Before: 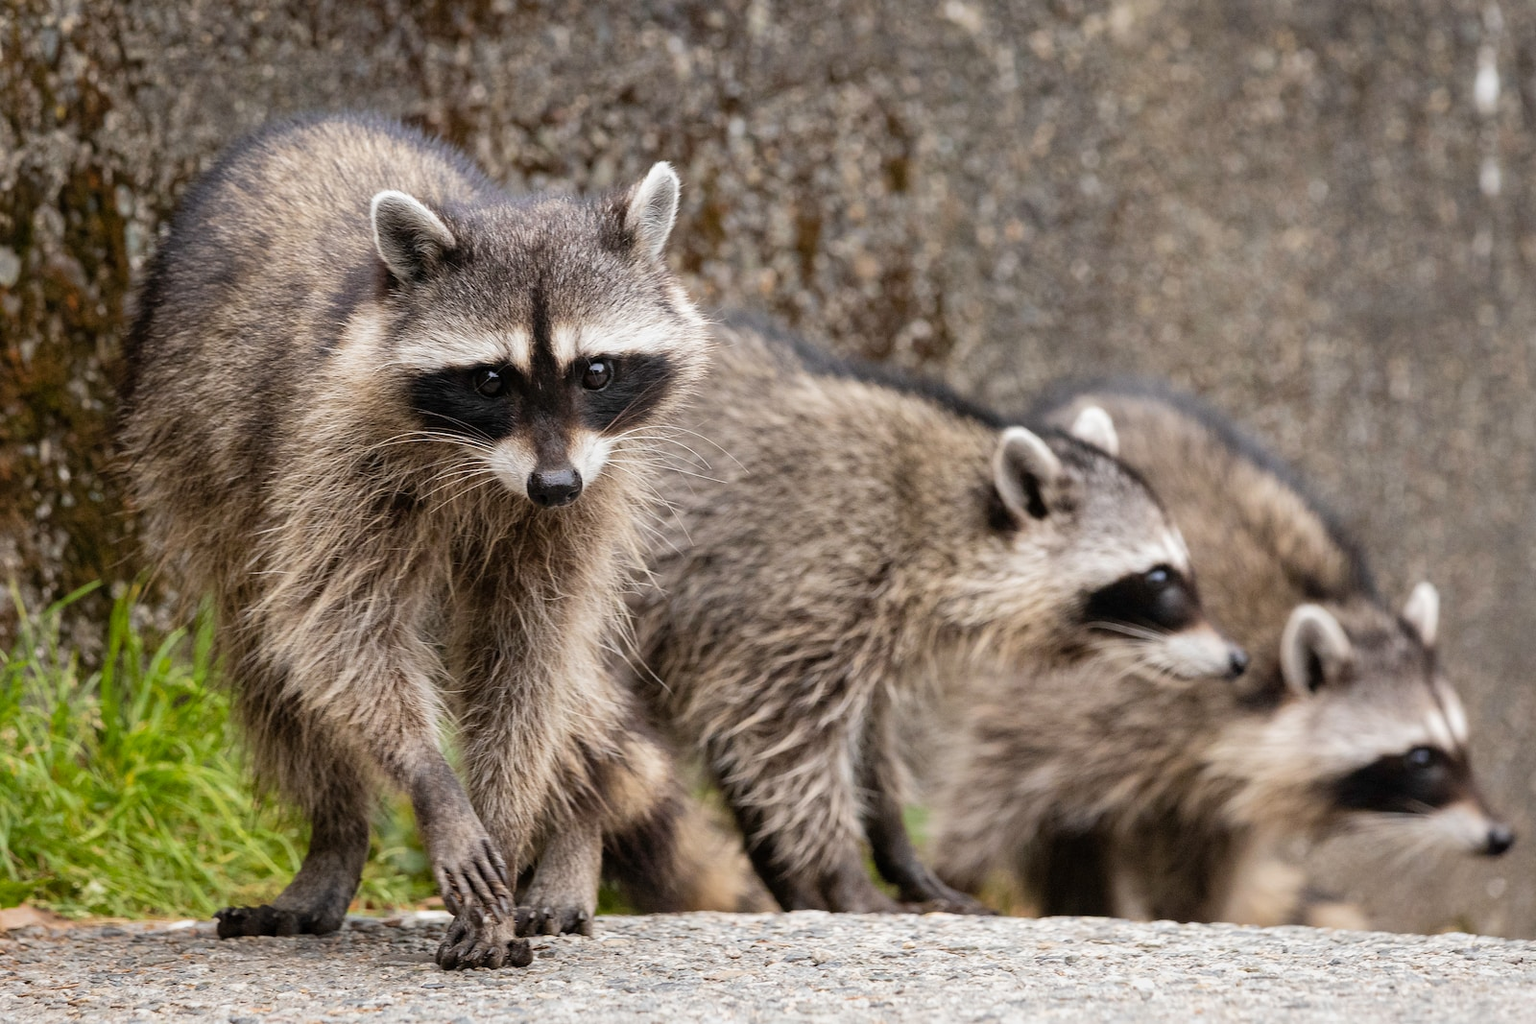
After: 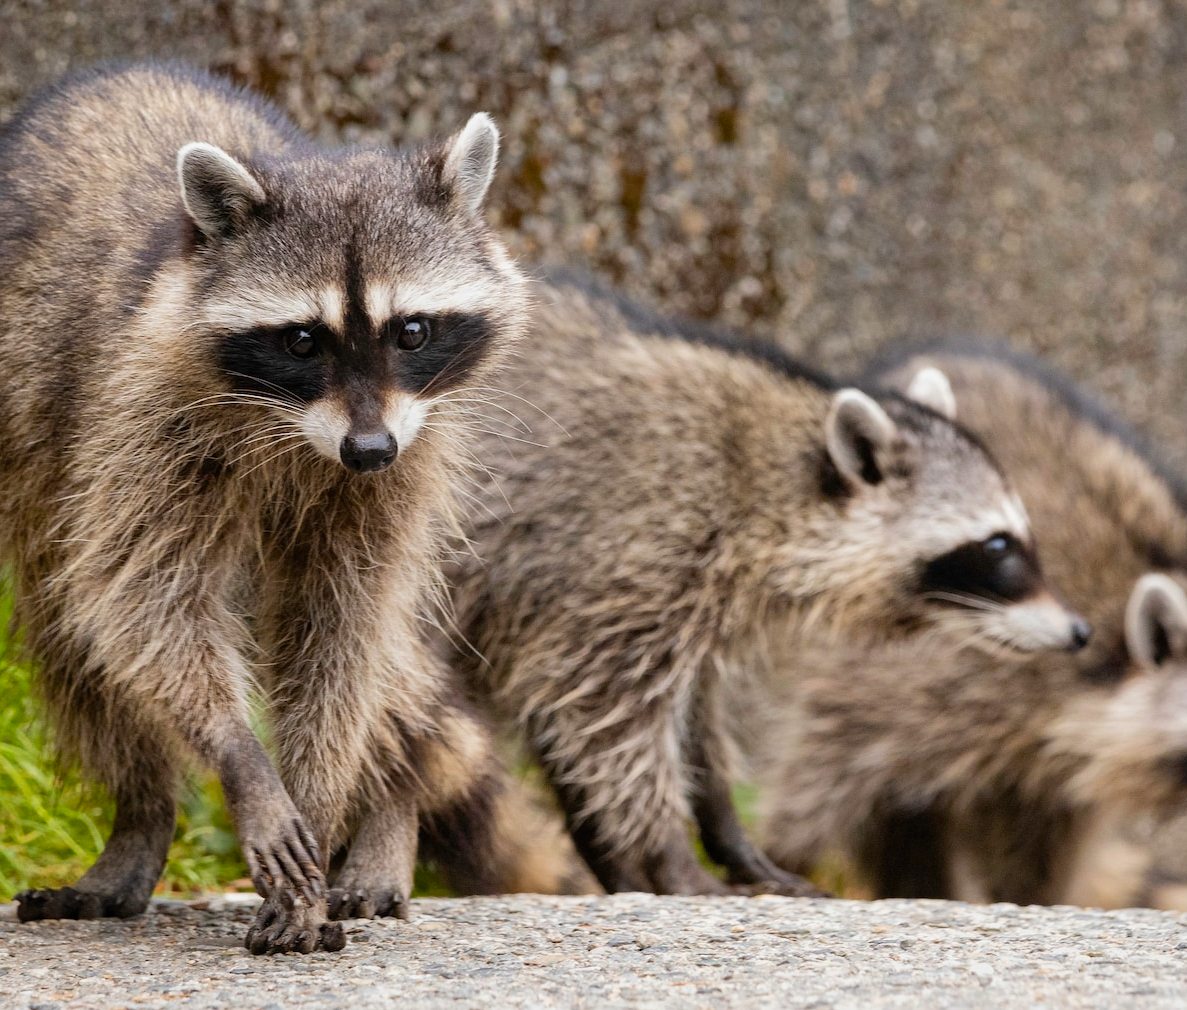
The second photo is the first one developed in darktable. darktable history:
color balance rgb: linear chroma grading › shadows -8%, linear chroma grading › global chroma 10%, perceptual saturation grading › global saturation 2%, perceptual saturation grading › highlights -2%, perceptual saturation grading › mid-tones 4%, perceptual saturation grading › shadows 8%, perceptual brilliance grading › global brilliance 2%, perceptual brilliance grading › highlights -4%, global vibrance 16%, saturation formula JzAzBz (2021)
crop and rotate: left 13.15%, top 5.251%, right 12.609%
--- --- ---
→ EXERCISE AIM: Copy the listing above line for line, leaving out the pictures.

→ IN RESPONSE:
Before: 
After: 
The second photo is the first one developed in darktable. darktable history:
color balance rgb: linear chroma grading › shadows -8%, linear chroma grading › global chroma 10%, perceptual saturation grading › global saturation 2%, perceptual saturation grading › highlights -2%, perceptual saturation grading › mid-tones 4%, perceptual saturation grading › shadows 8%, perceptual brilliance grading › global brilliance 2%, perceptual brilliance grading › highlights -4%, global vibrance 16%, saturation formula JzAzBz (2021)
crop and rotate: left 13.15%, top 5.251%, right 12.609%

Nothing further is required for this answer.